Look very nice. You got any before pics of the wheels?


----------



## jerry318 (Feb 16, 2006)

Yes it is metalic, thought I would choose it for a change

I dont have any before pics sorry, the wheels had no kerbing but the paint was peeling in some areas

Need to get the brakes sorted they look terrible in the pics!!!!


----------



## spitfire (Feb 10, 2007)

What did you end up doing for the day?


----------



## jerry318 (Feb 16, 2006)

Started off at Braehead and the wife and kids decided to come through.

Seemed a good idea at the time but stopped me doing what I wanted when I wanted!!

By the time they came through and we had lunch and i took my wee lad to exscape for a look it was about 3.30 so was only really "hanging around" for about an hour


----------



## spitfire (Feb 10, 2007)

jerry318 said:


> Started off at Braehead and the wife and kids decided to come through.
> 
> Seemed a good idea at the time but stopped me doing what I wanted when I wanted!!
> 
> By the time they came through and we had lunch and i took my wee lad to exscape for a look it was about 3.30 so was only really "hanging around" for about an hour


That wasn't bad then.:thumb: I just got back from TGI Friday down there. Had a lovely rack of ribs.


----------



## caledonia (Sep 13, 2008)

Wheels look top notch Jerry. :thumb:
Have you had a chance to get the SN on the car yet.

Glad you had a good day. Look forward to seeing you at the next meet also.
Gordon.


----------



## The Cueball (Feb 8, 2007)

jerry318 said:


> Yeah wheels are getting done at Chameleon
> 
> When I go shopping im in and out in an hour max lol
> 
> ...


Can I get some contact details if their work is good, I have 2 sets of alloys that need done.....

Cheers

:thumb:


----------



## jerry318 (Feb 16, 2006)

The Cueball said:


> Can I get some contact details if their work is good, I have 2 sets of alloys that need done.....
> 
> Cheers
> 
> :thumb:


Chameleon Powder Coatings
Station Crescent, 
RENFREW, PA4 8RA 
01418851714


----------



## jerry318 (Feb 16, 2006)

caledonia said:


> Wheels look top notch Jerry. :thumb:
> Have you had a chance to get the SN on the car yet.
> 
> Glad you had a good day. Look forward to seeing you at the next meet also.
> Gordon.


Thanks Gordon:thumb:

Had the SN out today, gave the car a good polish with the sample of Platinum i picked up on sunday from Bill @ Autosmart and then on with the SN.
Topped it of with some Z8 and im well chuffed.
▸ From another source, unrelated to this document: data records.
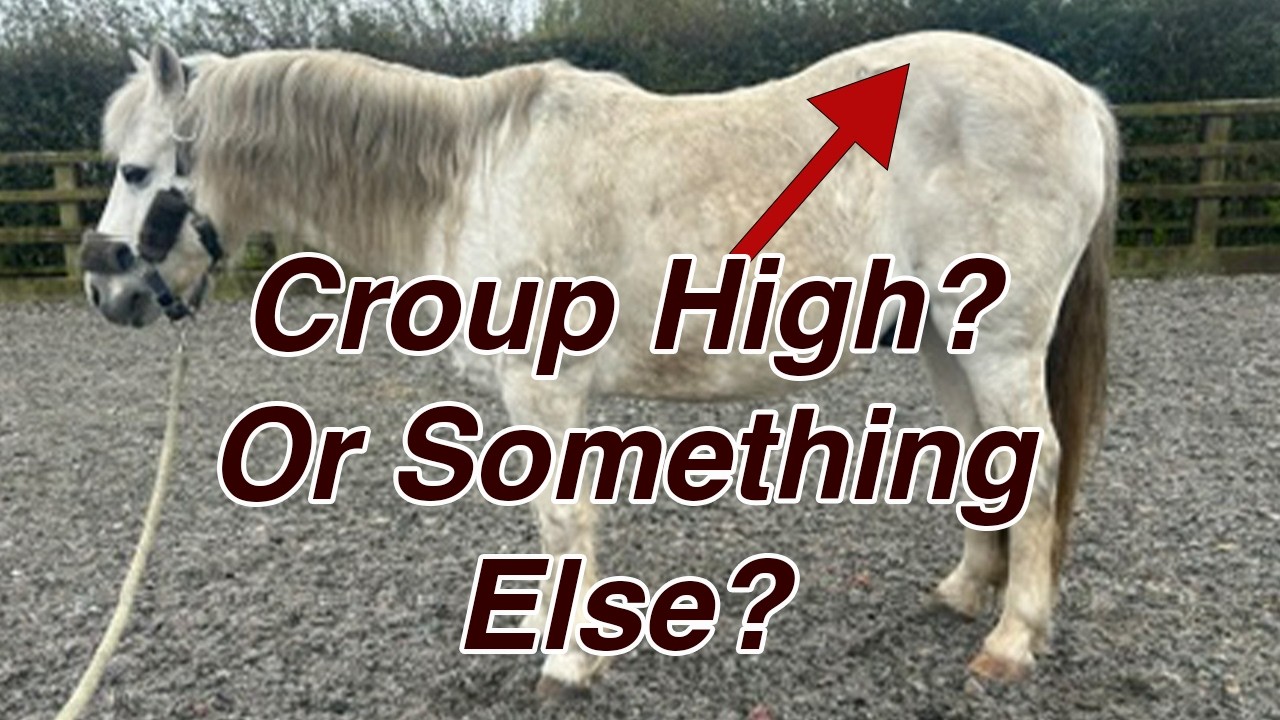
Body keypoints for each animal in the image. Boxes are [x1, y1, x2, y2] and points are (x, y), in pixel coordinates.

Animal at [82, 30, 1115, 697]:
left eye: (135, 171)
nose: (105, 289)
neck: (473, 179)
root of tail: (1078, 98)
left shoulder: (545, 388)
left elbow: (562, 517)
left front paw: (570, 663)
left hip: (999, 342)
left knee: (1038, 465)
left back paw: (1012, 641)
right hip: (946, 339)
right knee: (988, 459)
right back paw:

Yep looking forward to the next meet where ever it may be:thumb:


----------



## caledonia (Sep 13, 2008)

jerry318 said:


> Yep looking forward to the next meet where ever it may be:thumb:


Hopefully April or May.
Just watch out for the feeler thread. :thumb:
Gordon.


----------



## MP3_Kenzie (Mar 26, 2007)

How much did it cost you if you don't mind me asking?


----------



## VictorVTi (Dec 23, 2008)

jerry318 said:


> No probs
> 
> Was quoted £210 for the 1 day service


:thumb:


----------



## MP3_Kenzie (Mar 26, 2007)

Thanks


----------